**ASSIGNMENT**
The lines below, from the one holding "non-Hodgkin's type, Low" through the final line, are to be copied exactly, with no other lines and no pictures.

**MATERIAL PROVIDED**

++++

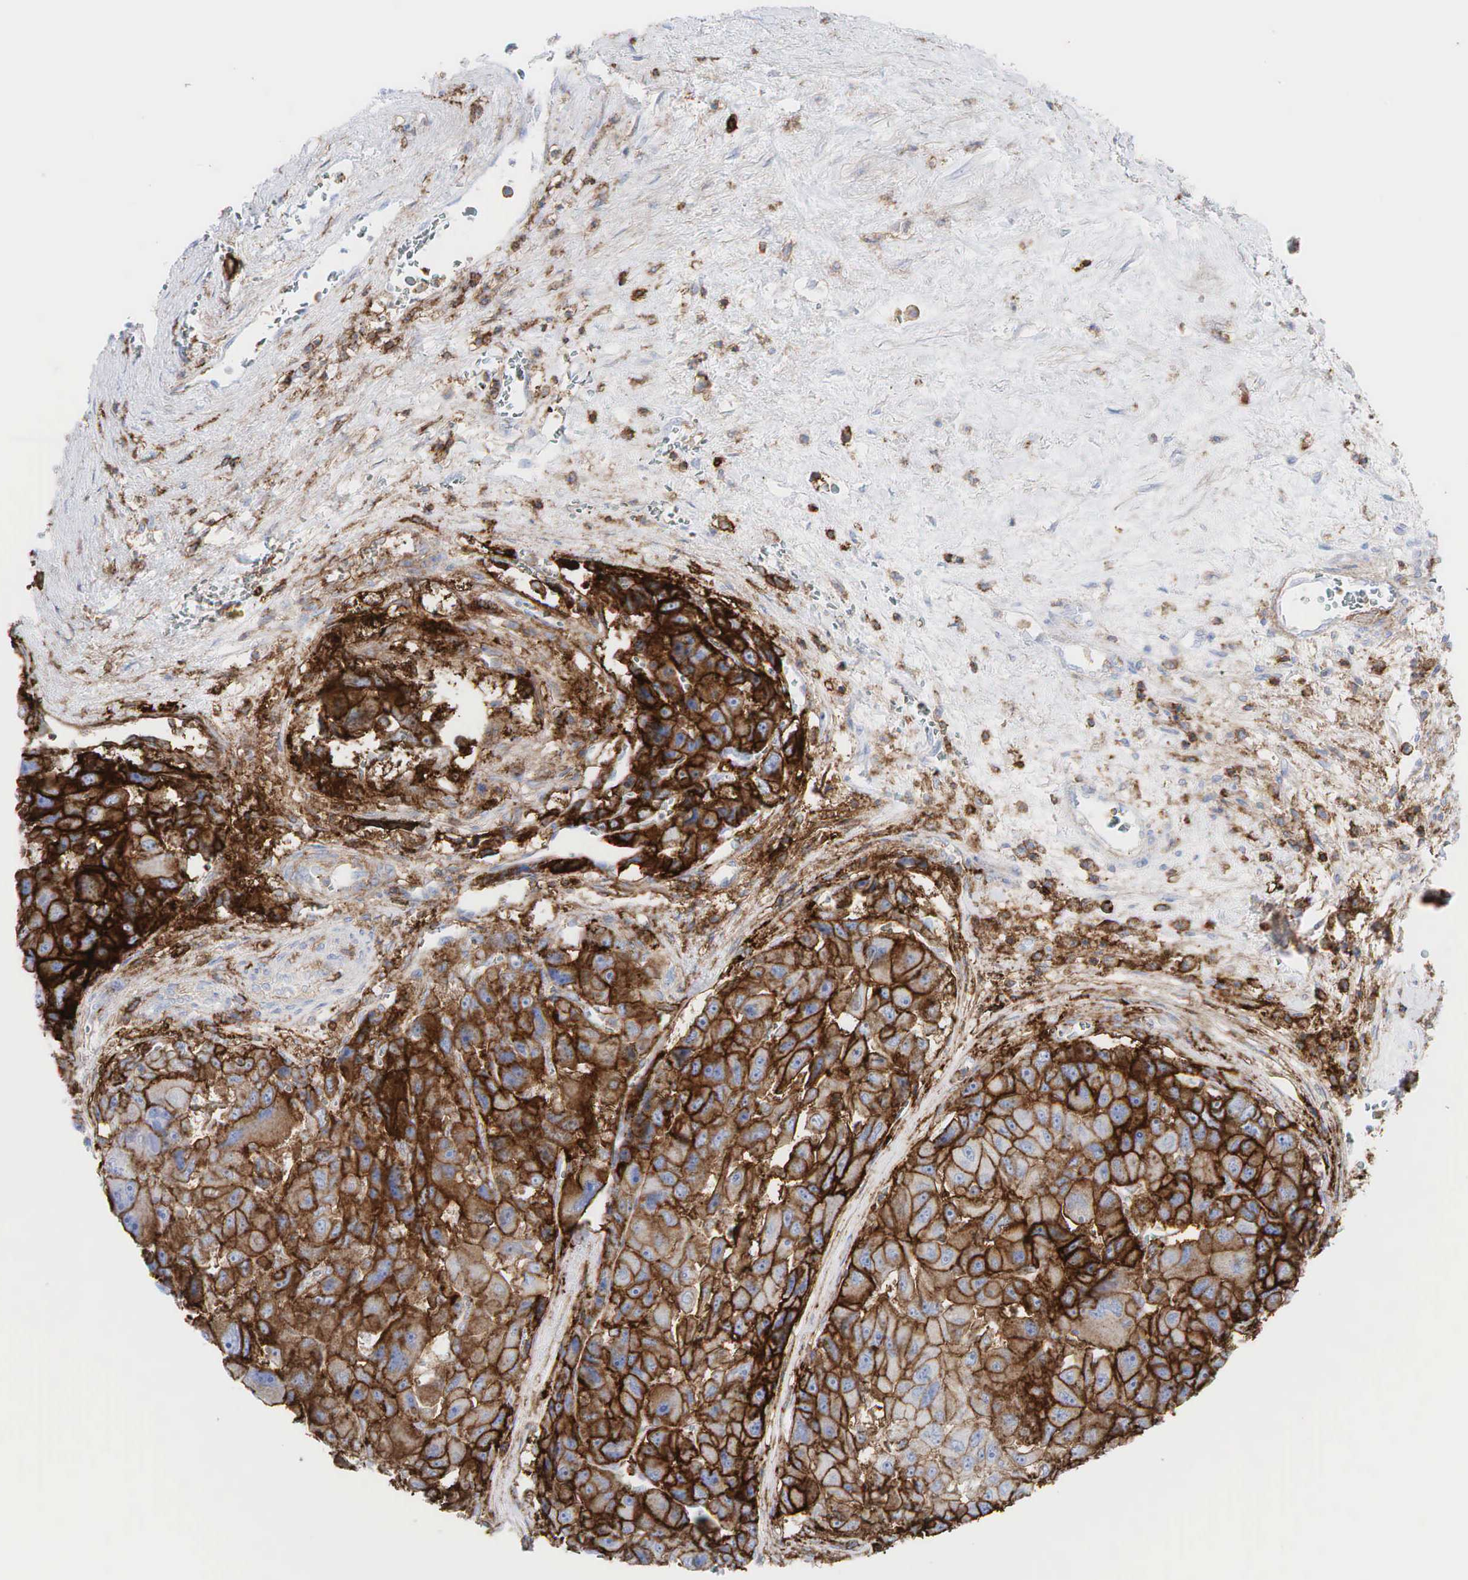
{"staining": {"intensity": "strong", "quantity": "25%-75%", "location": "cytoplasmic/membranous"}, "tissue": "liver cancer", "cell_type": "Tumor cells", "image_type": "cancer", "snomed": [{"axis": "morphology", "description": "Carcinoma, Hepatocellular, NOS"}, {"axis": "topography", "description": "Liver"}], "caption": "Immunohistochemistry (IHC) (DAB (3,3'-diaminobenzidine)) staining of human liver hepatocellular carcinoma reveals strong cytoplasmic/membranous protein staining in about 25%-75% of tumor cells. (brown staining indicates protein expression, while blue staining denotes nuclei).", "gene": "CD44", "patient": {"sex": "male", "age": 64}}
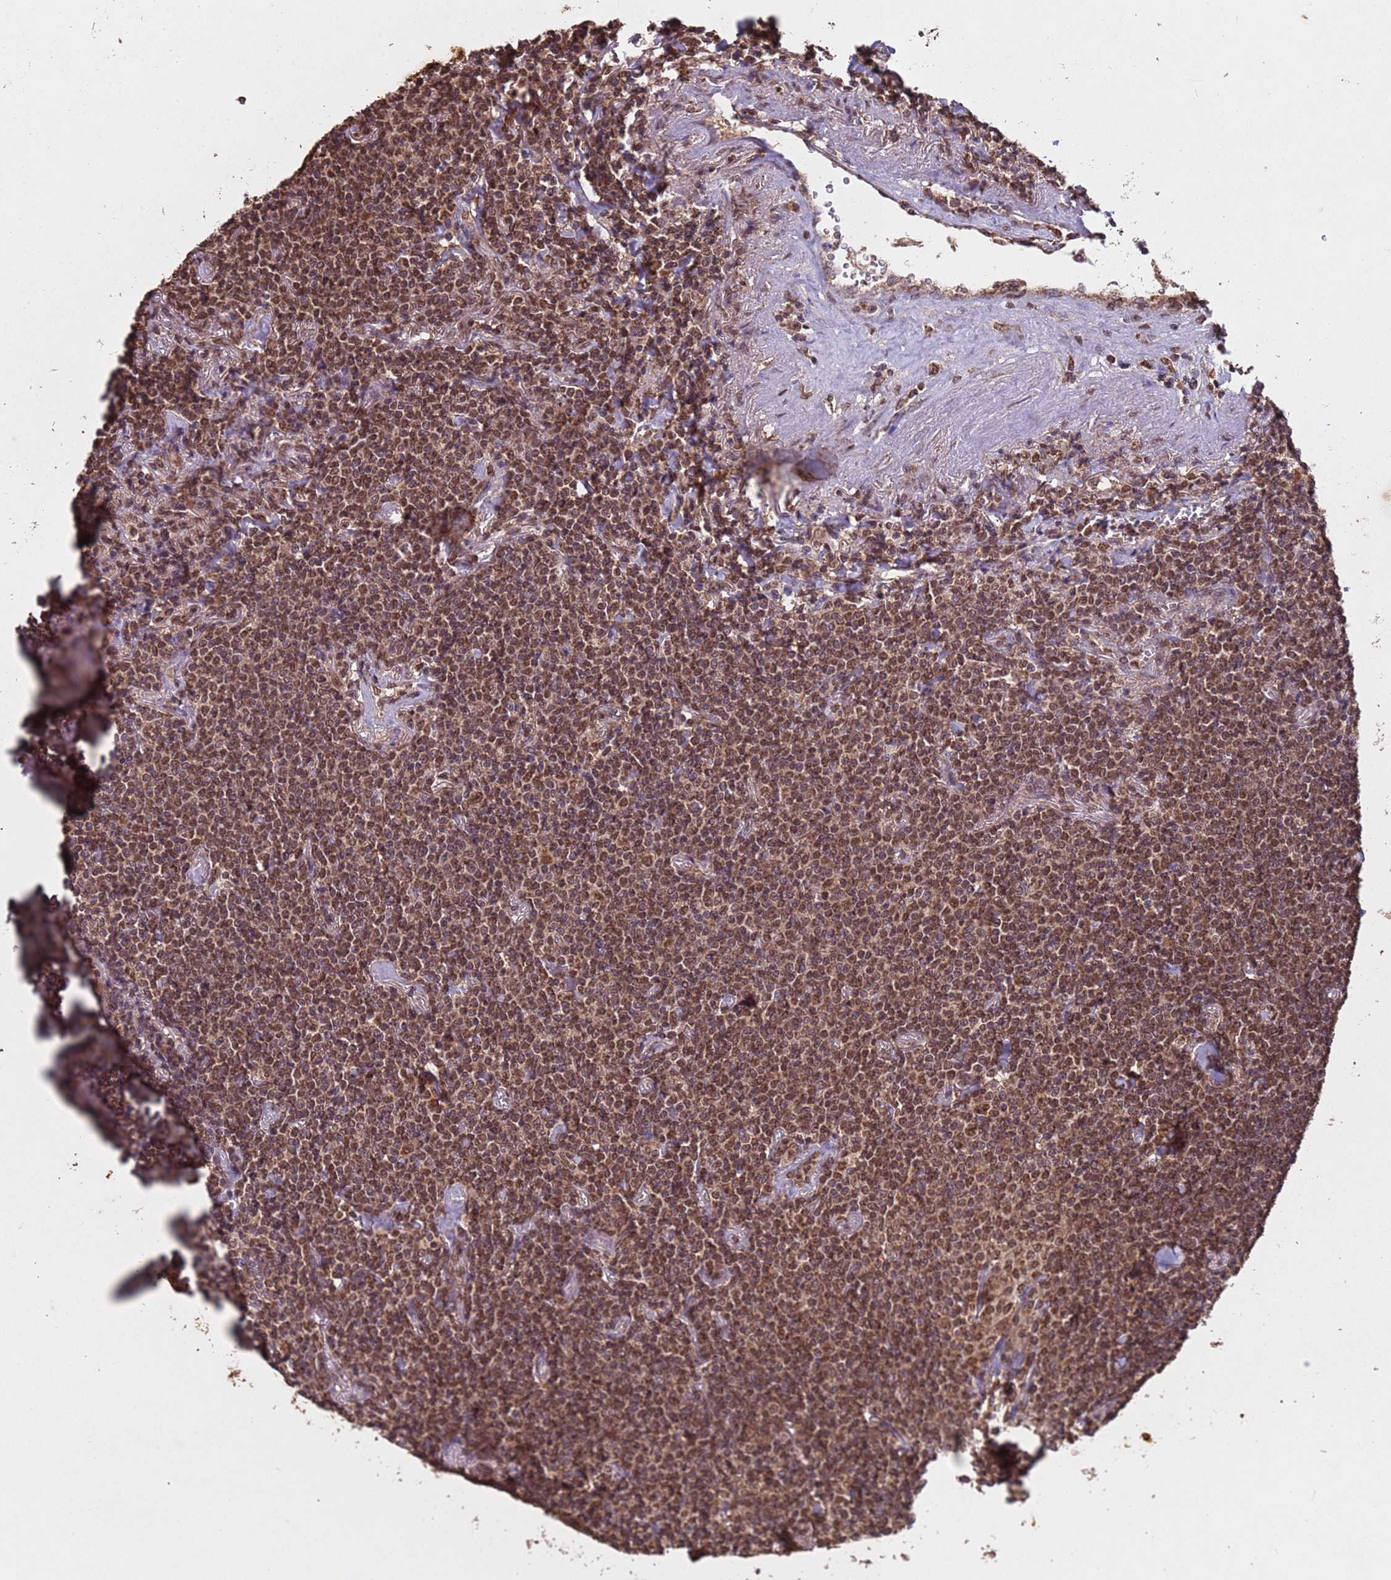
{"staining": {"intensity": "moderate", "quantity": ">75%", "location": "nuclear"}, "tissue": "lymphoma", "cell_type": "Tumor cells", "image_type": "cancer", "snomed": [{"axis": "morphology", "description": "Malignant lymphoma, non-Hodgkin's type, Low grade"}, {"axis": "topography", "description": "Lung"}], "caption": "Protein positivity by immunohistochemistry (IHC) shows moderate nuclear positivity in about >75% of tumor cells in lymphoma.", "gene": "HDAC10", "patient": {"sex": "female", "age": 71}}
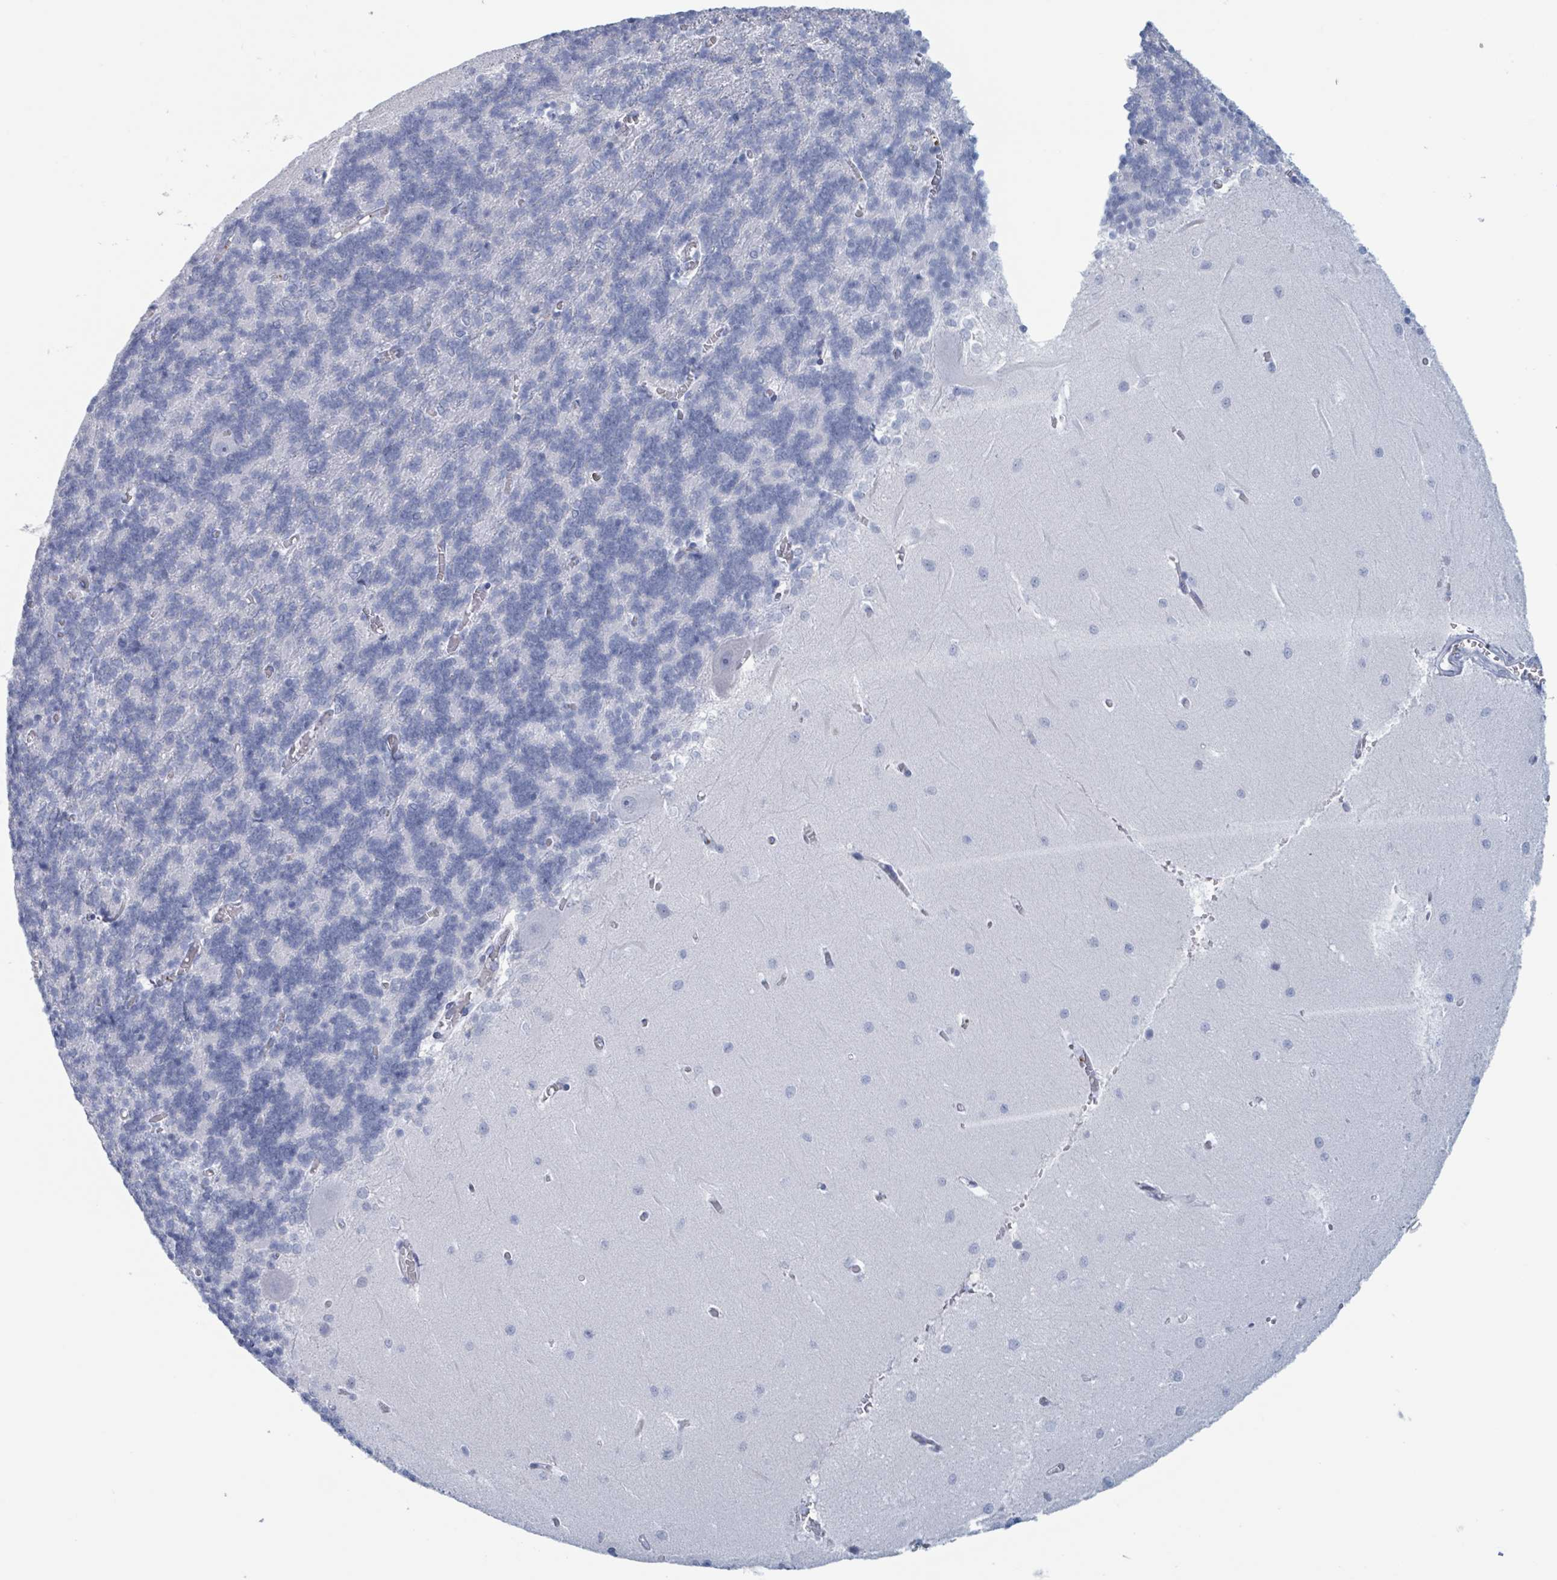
{"staining": {"intensity": "negative", "quantity": "none", "location": "none"}, "tissue": "cerebellum", "cell_type": "Cells in granular layer", "image_type": "normal", "snomed": [{"axis": "morphology", "description": "Normal tissue, NOS"}, {"axis": "topography", "description": "Cerebellum"}], "caption": "IHC image of normal cerebellum stained for a protein (brown), which displays no staining in cells in granular layer.", "gene": "KLK4", "patient": {"sex": "male", "age": 37}}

++++

**SOLUTION**
{"staining": {"intensity": "moderate", "quantity": ">75%", "location": "nuclear"}, "tissue": "lymphoma", "cell_type": "Tumor cells", "image_type": "cancer", "snomed": [{"axis": "morphology", "description": "Malignant lymphoma, non-Hodgkin's type, Low grade"}, {"axis": "topography", "description": "Lung"}], "caption": "Protein positivity by immunohistochemistry (IHC) shows moderate nuclear positivity in about >75% of tumor cells in lymphoma.", "gene": "HDAC10", "patient": {"sex": "female", "age": 71}}
{"staining": {"intensity": "negative", "quantity": "none", "location": "none"}, "tissue": "cerebellum", "cell_type": "Cells in granular layer", "image_type": "normal", "snomed": [{"axis": "morphology", "description": "Normal tissue, NOS"}, {"axis": "topography", "description": "Cerebellum"}], "caption": "IHC image of normal cerebellum stained for a protein (brown), which displays no staining in cells in granular layer.", "gene": "KLK4", "patient": {"sex": "male", "age": 37}}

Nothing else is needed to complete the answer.